It is ironic that 50 years after the drug thalidomide was found to have caused serious harm to tens of thousands of babies in Europe and Great Britain, but not the U.S., both the Administration and Congress are backing efforts that could unravel the safety net and erode the power of American agencies to protect public health and safety.
The lesson of thalidomide is that regulations matter, and that, in this case, U.S. regulators were more vigilant than their European counterparts. Thalidomide had been used as an over-the-counter sleep aid in Germany since the late 1950s. Since it was marketed as being safe for all, a doctor in Australia started prescribing it to pregnant women to curb morning sickness.
It was only after thousands of pregnant women had used the drug that the truth about thalidomide’s terrible side effects became apparent. The drug caused horrible malformations. Infants were born without limbs, or with disfigured ones. Many died before they reached their first birthday. An estimated 10,000 children, nearly all outside the U.S., were born with these severe birth defects.
The U.S. was largely spared this tragedy because one Food and Drug Administration medical officer, Dr. Frances Kelsey, worried about the lack of data that demonstrated the drug was safe, and concerned about reports of serious side effects, refused to approve the drug.
As FDA Commissioner Margaret Hamburg wrote in February of this year, “Dr. Kelsey’s reaction to thalidomide exemplifies the FDA’s mission: protecting and promoting the health of the American people, using science for regulatory decision-making.”
And yet, if some in Congress and the Administration have their way, the power of agencies like the FDA, the Consumer Product Safety Commission, and the Environmental Protection Agency to protect American families from harm may be eroded.
“Globalization” of our regulations has been promoted ardently by the U.S. Chamber of Commerce and multinational corporations. This corporate push has found allies in high places. In Congress, members of both the House and Senate are proposing changes at the FDA to encourage more globalization of drug and device safety standards.
And on May 1, President Obama issued an executive order that would eliminate “unnecessary regulatory differences” among nations. Writing in the Wall Street Journal, Cass Sunstein, administrator of the White House Office of Information and Regulatory Affairs, contended that this effort was benign, all about promoting exports, growth and job creation. And he promised that, of course, it wouldn’t “undermine American laws or compromise our national prerogatives.”
But here’s the problem: this new executive order will require agencies to “consider reforms to existing significant regulations” if a “stakeholder” complains that an agency regulation contains “unnecessary differences” in standards between the U.S. and a major trading partner. The “stakeholder” must present “adequate” information to make the case, but the obligation on the agency is clear.
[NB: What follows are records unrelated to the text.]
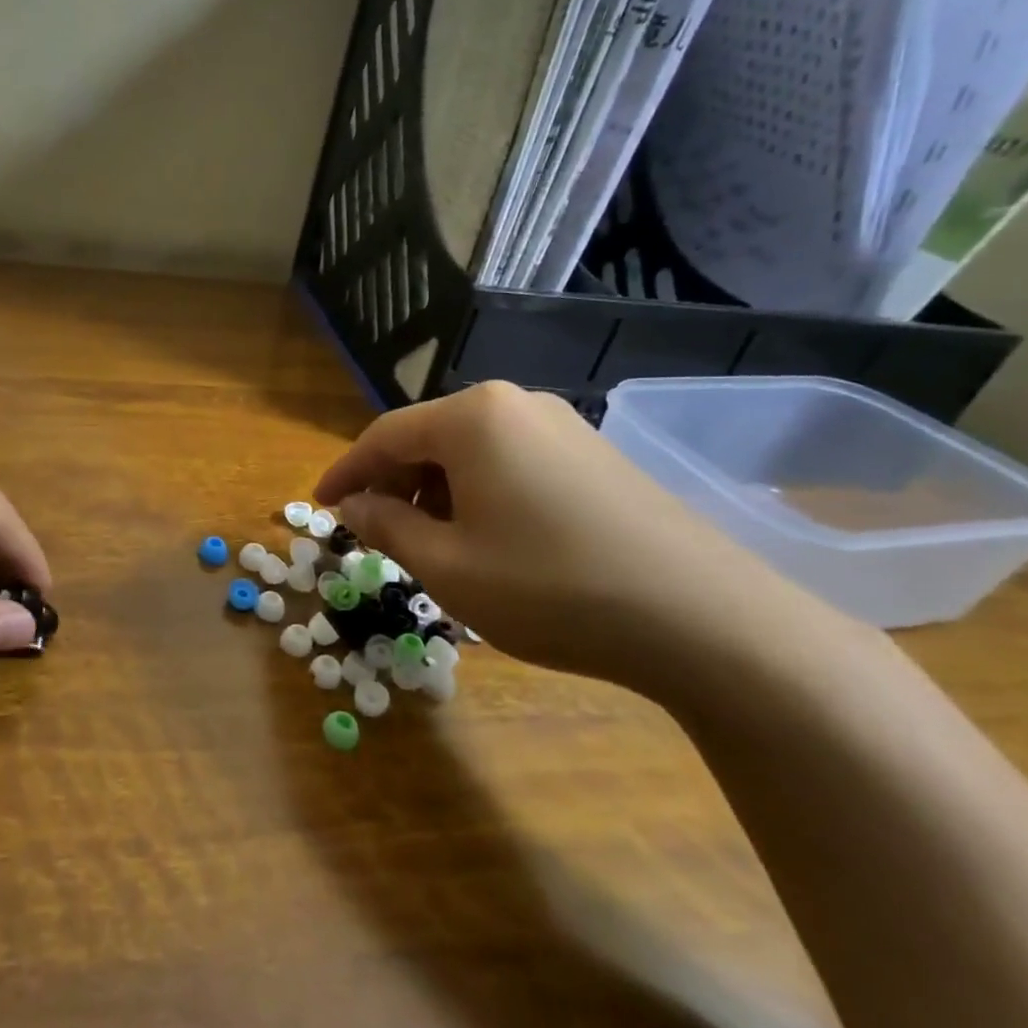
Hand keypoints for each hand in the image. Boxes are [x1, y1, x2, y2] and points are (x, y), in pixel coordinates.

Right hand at [314, 382, 832, 692]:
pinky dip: (480, 494)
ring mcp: (565, 427)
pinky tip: (489, 539)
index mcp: (472, 418)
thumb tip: (352, 505)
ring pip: (471, 451)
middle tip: (375, 532)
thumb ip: (385, 526)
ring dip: (435, 491)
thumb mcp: (446, 565)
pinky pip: (512, 463)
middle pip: (428, 438)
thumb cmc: (550, 588)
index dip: (344, 472)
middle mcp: (517, 405)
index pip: (383, 436)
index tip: (319, 505)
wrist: (708, 622)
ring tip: (431, 543)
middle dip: (392, 483)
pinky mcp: (598, 456)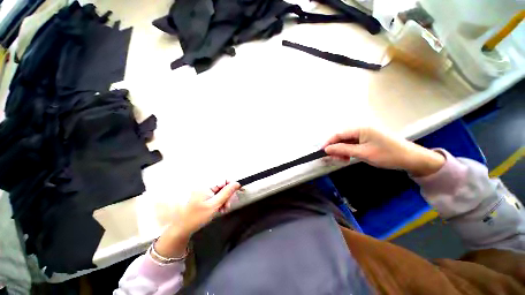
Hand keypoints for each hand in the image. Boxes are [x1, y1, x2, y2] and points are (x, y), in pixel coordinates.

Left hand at [154, 181, 239, 258]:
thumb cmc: (195, 217)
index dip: (231, 186)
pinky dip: (219, 202)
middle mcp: (205, 185)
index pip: (224, 180)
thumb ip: (226, 193)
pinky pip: (215, 195)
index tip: (235, 194)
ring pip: (220, 191)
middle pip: (223, 186)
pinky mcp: (204, 196)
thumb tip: (236, 183)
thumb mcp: (214, 205)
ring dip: (224, 200)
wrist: (181, 228)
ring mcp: (204, 191)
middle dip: (227, 195)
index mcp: (206, 185)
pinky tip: (219, 209)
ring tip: (223, 209)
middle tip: (227, 206)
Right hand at [323, 127, 444, 176]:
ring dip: (341, 150)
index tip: (322, 152)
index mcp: (360, 128)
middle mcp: (361, 128)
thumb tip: (327, 149)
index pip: (338, 134)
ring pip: (346, 141)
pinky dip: (348, 151)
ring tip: (341, 159)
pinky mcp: (367, 139)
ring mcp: (364, 134)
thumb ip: (343, 149)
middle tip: (333, 159)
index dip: (328, 143)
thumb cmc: (387, 155)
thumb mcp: (363, 153)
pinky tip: (347, 157)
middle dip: (335, 148)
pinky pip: (352, 144)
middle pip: (341, 137)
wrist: (411, 159)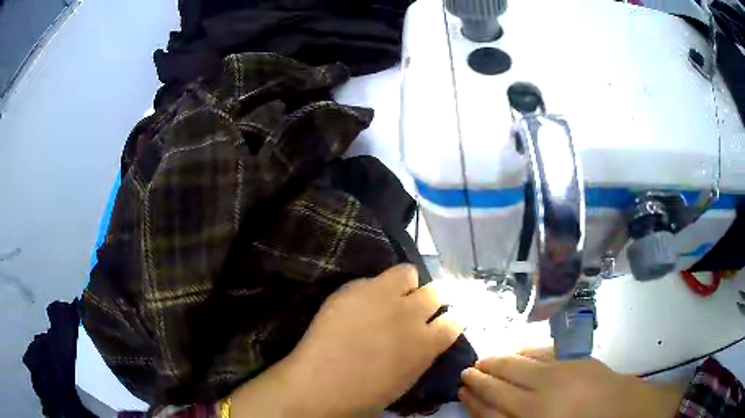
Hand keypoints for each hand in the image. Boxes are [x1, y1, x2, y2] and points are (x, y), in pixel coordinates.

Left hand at [227, 264, 462, 417]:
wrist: (322, 384)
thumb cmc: (365, 395)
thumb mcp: (406, 378)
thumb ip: (420, 353)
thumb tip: (422, 340)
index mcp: (428, 344)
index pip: (455, 320)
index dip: (450, 318)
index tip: (444, 320)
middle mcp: (414, 315)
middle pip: (436, 292)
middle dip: (430, 299)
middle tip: (415, 308)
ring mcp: (386, 298)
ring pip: (410, 273)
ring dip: (406, 285)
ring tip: (393, 294)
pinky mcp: (358, 288)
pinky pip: (377, 276)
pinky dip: (377, 285)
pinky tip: (364, 299)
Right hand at [459, 348, 685, 417]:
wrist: (621, 410)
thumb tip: (492, 413)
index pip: (490, 408)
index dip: (473, 399)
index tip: (461, 390)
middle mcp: (538, 395)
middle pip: (500, 384)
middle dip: (480, 377)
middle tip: (466, 370)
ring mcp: (556, 373)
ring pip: (517, 364)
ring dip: (498, 361)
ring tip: (484, 359)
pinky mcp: (572, 359)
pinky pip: (541, 352)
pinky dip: (524, 352)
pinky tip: (517, 351)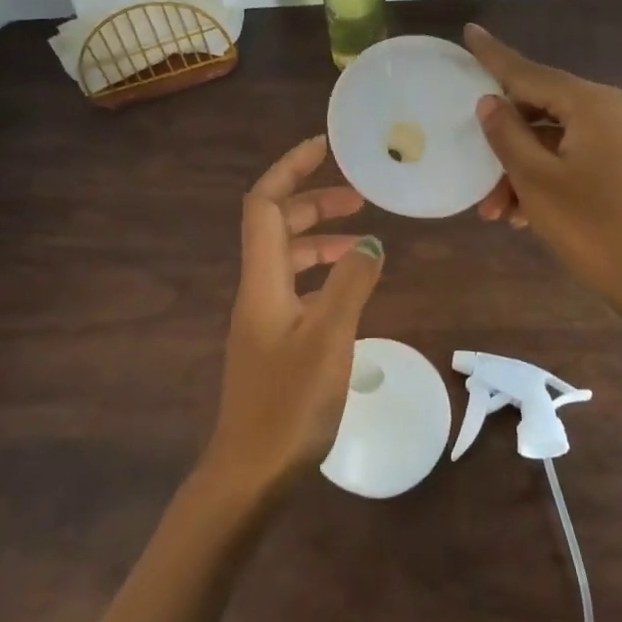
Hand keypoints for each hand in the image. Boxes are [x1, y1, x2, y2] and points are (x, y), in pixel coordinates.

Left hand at [205, 135, 384, 495]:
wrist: (250, 472)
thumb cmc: (289, 405)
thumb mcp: (330, 338)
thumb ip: (351, 284)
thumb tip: (370, 241)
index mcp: (263, 280)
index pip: (264, 205)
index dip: (289, 169)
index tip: (323, 148)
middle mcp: (257, 291)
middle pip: (276, 227)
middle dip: (312, 203)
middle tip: (358, 198)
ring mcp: (263, 318)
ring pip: (288, 260)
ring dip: (320, 240)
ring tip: (363, 240)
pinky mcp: (273, 343)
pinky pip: (297, 290)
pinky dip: (322, 277)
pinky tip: (350, 290)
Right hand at [465, 24, 621, 334]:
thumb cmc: (592, 227)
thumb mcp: (536, 180)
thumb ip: (507, 134)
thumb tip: (489, 101)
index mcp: (592, 104)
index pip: (530, 73)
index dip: (494, 56)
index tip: (470, 32)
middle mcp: (613, 112)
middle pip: (542, 111)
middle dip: (503, 142)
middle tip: (473, 171)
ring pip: (555, 142)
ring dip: (521, 171)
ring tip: (496, 213)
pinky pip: (574, 161)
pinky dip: (546, 180)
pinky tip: (523, 216)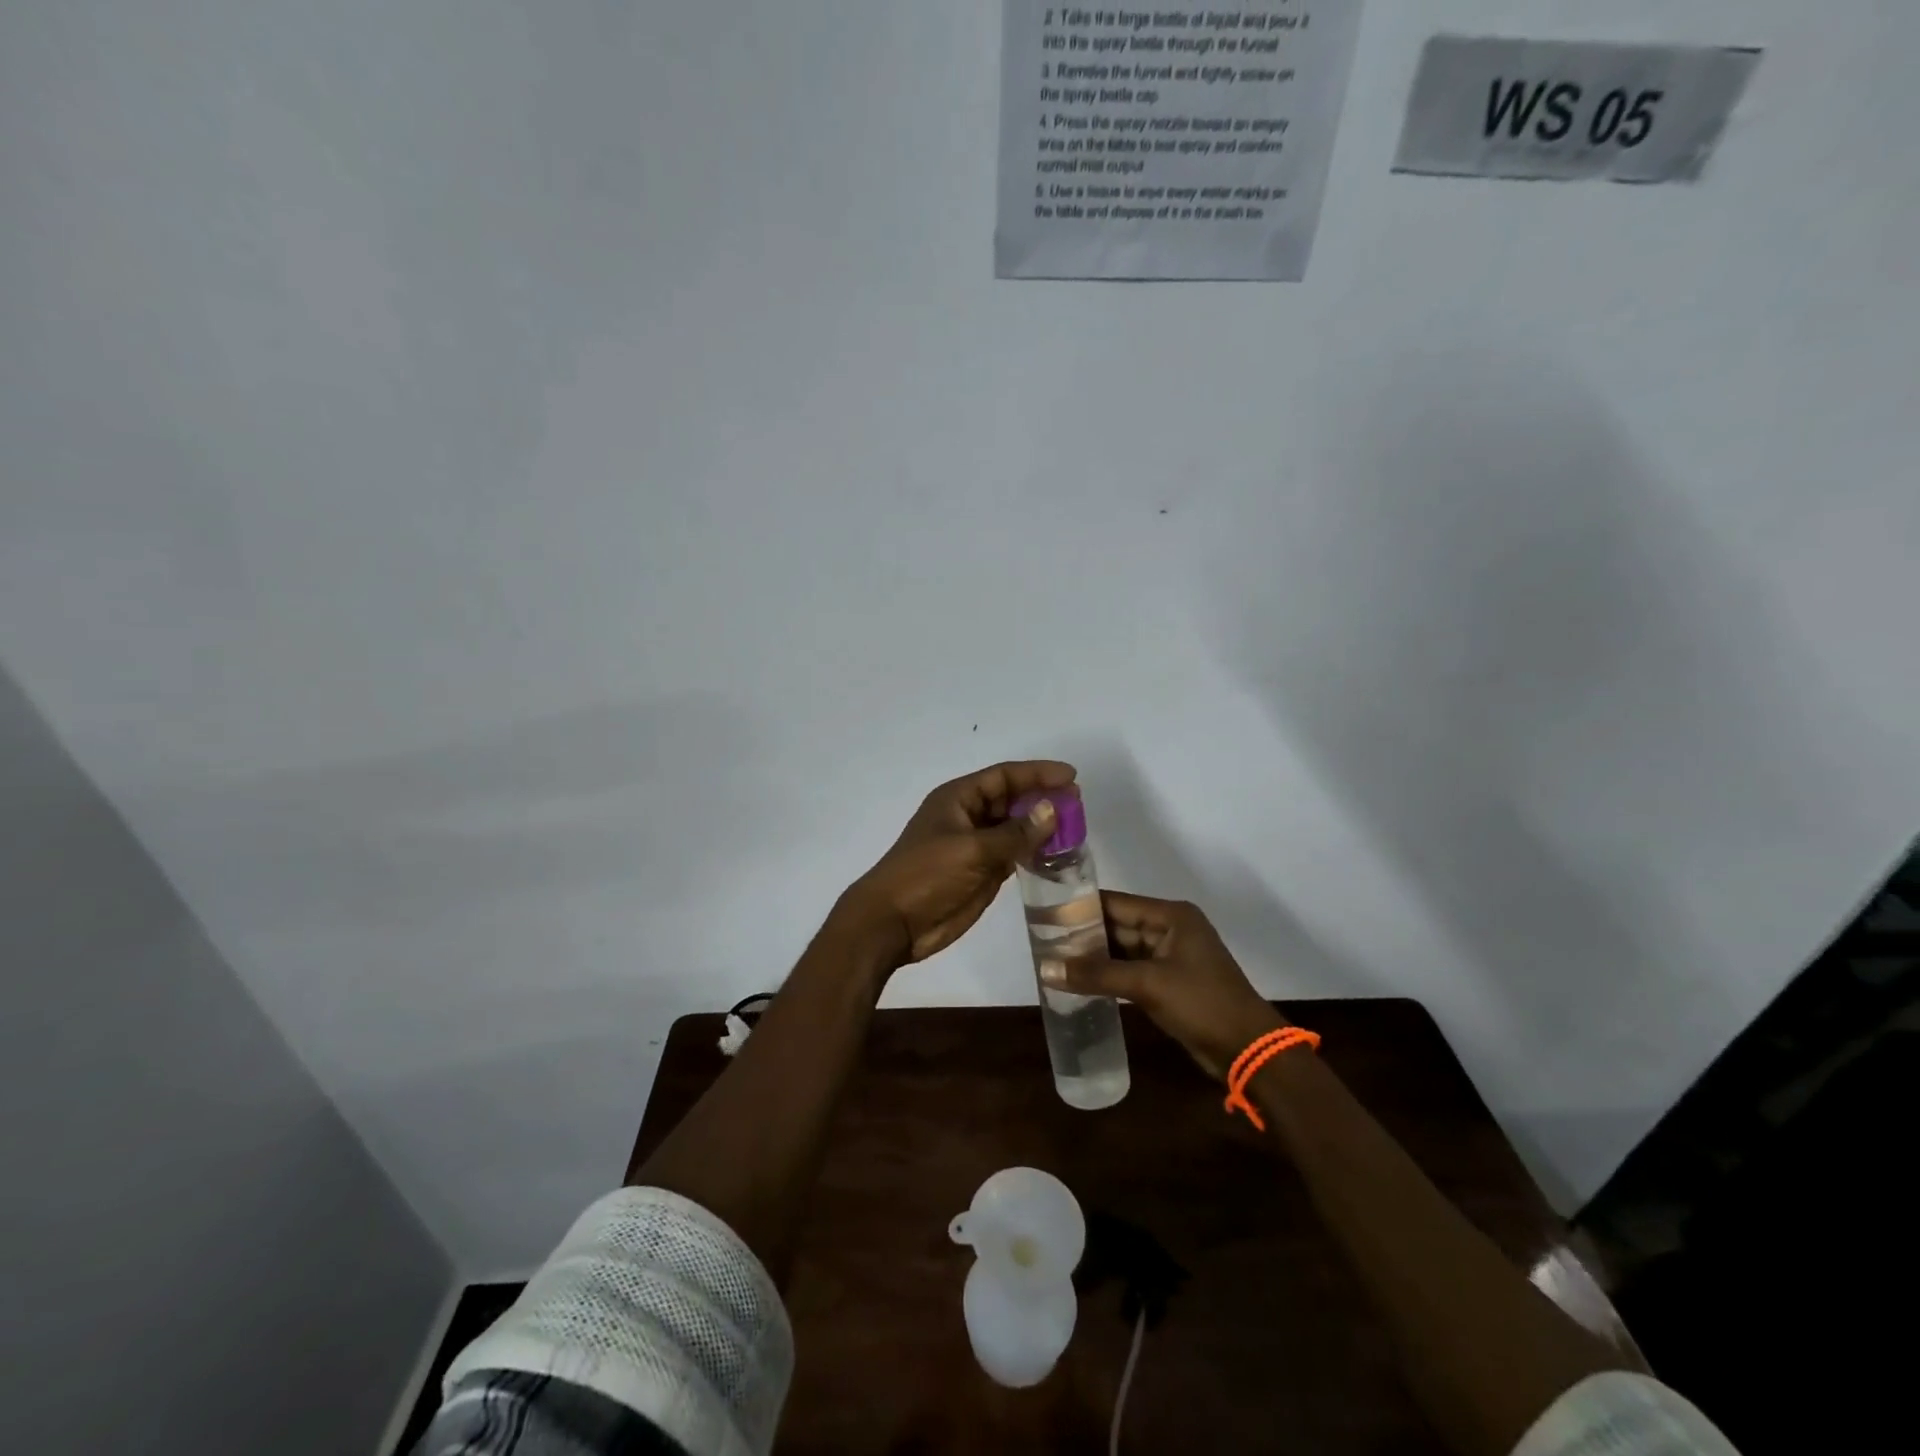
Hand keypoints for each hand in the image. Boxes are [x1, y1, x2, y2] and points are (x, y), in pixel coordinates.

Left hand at [837, 760, 1075, 966]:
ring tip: (1075, 828)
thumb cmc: (927, 875)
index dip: (1037, 773)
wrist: (894, 923)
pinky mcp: (982, 872)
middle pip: (1011, 800)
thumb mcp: (972, 849)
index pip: (1003, 776)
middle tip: (1078, 804)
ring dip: (1041, 827)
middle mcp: (968, 817)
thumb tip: (1052, 811)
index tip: (1071, 776)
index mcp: (958, 799)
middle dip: (1043, 798)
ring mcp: (975, 846)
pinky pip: (1014, 854)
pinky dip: (1035, 852)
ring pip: (1015, 828)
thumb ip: (1015, 833)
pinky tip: (1058, 854)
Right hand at [1041, 892, 1283, 1080]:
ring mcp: (1170, 956)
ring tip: (1053, 959)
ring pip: (1122, 950)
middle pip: (1117, 925)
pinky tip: (1079, 981)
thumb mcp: (1147, 985)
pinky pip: (1130, 970)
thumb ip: (1096, 974)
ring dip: (1093, 957)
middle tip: (1042, 939)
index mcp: (1171, 916)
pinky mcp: (1168, 982)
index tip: (1044, 912)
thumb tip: (1045, 968)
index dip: (1081, 907)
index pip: (1116, 903)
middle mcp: (1170, 929)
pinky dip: (1107, 975)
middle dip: (1083, 934)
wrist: (1248, 1050)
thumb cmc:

How do you define an “unnecessary difference?” How much information does a “stakeholder” have to provide to make the case that the agency should “reform” its regulation to conform to a foreign standard? Which stakeholders are we talking about? The executive order does not answer these questions. When Sunstein addressed a joint meeting of the Administrative Conference of the United States and the U.S. Chamber of Commerce, it appeared that the “stakeholders” he had mind were the Chamber’s members.
Globalization of regulations is always framed as a way to eliminate duplication and help business avoid regulatory burdens. But this executive order raises serious questions. Will it be the first step towards eroding America’s high standards, and weakening our safety protections? In the name of higher profits, will we be ceding our pre-eminent role as the leader of science-based regulation to the lowest common denominator?
How different things were 50 years ago. Then, in reaction to our narrow escape from the ravages of thalidomide, Congress strengthened the FDA. In 1962, Congress passed a law that required drug companies to prove a drug was both safe and effective, and this proof had to be based on science. What Congress did, Dr. Hamburg wrote, “not only benefited patients, they helped industry, raising scientific standards that eventually ushered in today’s sophisticated science-based life-sciences industry.”
Prompted by stronger rules, companies got serious about research and development, Hamburg observes. They started using clinical trials.
So all the drug companies went broke, right? Struggling under the burdens of job-killing regulations? Not quite. As Hamburg observes, the new powers for FDA “created a culture of innovation that laid the foundation for our current regulatory environment which fosters a domestic pharmaceutical industry that is second to none.”